──────── GIVEN DATA ────────
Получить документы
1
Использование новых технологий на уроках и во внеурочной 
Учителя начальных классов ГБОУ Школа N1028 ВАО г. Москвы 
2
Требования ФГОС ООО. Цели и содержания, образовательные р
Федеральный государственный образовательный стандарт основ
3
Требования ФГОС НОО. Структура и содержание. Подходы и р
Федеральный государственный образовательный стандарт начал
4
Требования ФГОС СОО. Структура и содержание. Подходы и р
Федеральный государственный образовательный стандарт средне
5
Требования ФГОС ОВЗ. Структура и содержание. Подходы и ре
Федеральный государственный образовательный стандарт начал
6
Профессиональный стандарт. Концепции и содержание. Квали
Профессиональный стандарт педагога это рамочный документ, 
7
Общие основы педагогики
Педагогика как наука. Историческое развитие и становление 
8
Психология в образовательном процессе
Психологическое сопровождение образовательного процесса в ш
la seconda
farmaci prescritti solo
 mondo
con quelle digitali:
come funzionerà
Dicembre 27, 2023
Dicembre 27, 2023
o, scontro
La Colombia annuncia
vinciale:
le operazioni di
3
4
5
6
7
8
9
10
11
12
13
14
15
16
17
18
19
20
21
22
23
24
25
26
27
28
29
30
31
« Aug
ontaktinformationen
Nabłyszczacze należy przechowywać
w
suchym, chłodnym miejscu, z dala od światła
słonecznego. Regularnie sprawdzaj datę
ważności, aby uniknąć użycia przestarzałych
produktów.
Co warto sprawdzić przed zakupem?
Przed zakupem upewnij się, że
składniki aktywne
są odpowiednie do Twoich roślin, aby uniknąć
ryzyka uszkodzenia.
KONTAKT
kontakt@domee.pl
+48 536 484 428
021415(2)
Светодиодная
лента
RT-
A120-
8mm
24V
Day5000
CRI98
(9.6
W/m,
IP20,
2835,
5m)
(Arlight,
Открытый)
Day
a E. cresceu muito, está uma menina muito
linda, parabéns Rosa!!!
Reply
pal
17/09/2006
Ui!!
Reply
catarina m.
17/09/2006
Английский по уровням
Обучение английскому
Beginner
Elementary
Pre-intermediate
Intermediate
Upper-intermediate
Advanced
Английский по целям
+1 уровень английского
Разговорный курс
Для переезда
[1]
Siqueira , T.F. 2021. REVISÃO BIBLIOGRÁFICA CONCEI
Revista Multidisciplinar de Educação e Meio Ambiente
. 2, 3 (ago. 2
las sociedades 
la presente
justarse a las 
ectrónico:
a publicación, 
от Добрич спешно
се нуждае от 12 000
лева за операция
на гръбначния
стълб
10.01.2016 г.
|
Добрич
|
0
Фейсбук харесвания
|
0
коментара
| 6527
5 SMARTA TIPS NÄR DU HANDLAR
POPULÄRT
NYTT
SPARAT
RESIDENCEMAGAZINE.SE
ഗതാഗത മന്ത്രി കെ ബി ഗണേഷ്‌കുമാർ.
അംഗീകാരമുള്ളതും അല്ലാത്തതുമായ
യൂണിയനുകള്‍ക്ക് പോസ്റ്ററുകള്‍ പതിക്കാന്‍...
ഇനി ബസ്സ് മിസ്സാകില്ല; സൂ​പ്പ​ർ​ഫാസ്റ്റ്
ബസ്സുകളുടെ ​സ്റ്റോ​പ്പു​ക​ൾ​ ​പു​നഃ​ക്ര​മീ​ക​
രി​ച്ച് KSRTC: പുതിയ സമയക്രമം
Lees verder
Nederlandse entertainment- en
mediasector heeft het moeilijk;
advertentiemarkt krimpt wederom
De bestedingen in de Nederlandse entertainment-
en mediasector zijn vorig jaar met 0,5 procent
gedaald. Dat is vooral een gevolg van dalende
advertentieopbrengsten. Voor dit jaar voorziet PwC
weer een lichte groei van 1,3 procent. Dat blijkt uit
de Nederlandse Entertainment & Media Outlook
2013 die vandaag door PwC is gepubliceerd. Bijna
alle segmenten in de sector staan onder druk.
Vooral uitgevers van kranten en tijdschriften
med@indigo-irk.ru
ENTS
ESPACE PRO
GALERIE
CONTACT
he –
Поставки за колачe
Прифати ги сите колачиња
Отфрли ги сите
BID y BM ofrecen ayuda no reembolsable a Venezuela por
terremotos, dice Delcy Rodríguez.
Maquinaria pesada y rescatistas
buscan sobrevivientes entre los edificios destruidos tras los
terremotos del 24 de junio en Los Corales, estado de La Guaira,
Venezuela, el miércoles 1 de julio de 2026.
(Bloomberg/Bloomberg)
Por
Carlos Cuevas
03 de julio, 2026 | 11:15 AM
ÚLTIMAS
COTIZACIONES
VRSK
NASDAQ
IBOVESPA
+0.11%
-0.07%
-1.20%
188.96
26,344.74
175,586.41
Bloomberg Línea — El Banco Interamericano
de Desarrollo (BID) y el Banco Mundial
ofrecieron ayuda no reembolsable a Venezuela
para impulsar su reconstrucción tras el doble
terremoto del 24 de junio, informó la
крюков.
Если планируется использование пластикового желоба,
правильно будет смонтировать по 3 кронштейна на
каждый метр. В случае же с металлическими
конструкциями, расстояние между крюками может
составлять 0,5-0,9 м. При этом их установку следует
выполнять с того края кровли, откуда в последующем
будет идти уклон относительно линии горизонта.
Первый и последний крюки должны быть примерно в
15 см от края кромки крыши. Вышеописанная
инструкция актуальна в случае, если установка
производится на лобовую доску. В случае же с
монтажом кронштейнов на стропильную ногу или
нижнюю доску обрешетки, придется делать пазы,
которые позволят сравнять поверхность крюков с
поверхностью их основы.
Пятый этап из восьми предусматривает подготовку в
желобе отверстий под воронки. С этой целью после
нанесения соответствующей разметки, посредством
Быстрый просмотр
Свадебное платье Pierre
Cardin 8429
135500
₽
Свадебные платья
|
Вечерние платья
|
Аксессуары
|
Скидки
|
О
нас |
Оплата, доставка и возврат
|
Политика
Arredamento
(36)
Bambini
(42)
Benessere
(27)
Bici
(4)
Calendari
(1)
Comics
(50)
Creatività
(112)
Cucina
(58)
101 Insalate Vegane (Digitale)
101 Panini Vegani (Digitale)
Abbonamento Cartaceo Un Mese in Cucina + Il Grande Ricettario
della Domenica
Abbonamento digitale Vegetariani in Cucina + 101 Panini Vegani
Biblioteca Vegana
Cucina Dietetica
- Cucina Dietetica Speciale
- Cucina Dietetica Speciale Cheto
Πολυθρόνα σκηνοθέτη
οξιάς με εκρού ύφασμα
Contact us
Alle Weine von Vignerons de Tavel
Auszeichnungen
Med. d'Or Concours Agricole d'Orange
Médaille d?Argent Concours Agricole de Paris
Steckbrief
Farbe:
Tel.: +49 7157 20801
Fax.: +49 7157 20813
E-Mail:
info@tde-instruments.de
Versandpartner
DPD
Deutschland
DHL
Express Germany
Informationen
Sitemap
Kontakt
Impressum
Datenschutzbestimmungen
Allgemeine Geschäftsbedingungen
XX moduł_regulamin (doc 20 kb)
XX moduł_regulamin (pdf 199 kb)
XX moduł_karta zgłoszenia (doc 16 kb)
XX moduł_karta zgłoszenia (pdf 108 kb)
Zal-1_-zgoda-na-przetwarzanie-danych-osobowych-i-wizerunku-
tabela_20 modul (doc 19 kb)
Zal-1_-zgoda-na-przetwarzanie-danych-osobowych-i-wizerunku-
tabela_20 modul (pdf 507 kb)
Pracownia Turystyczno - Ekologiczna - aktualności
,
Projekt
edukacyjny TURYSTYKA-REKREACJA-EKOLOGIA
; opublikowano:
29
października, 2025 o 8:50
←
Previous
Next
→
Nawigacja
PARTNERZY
────────
## WHAT NEEDS TO BE DONE:
Repeat verbatim the opening run of entries, ending with the line that contains "Требования ФГОС ООО.".

## RESPONSE FOR THIS EXERCISE:
Получить документы
1
Использование новых технологий на уроках и во внеурочной 
Учителя начальных классов ГБОУ Школа N1028 ВАО г. Москвы 
2
Требования ФГОС ООО. Цели и содержания, образовательные р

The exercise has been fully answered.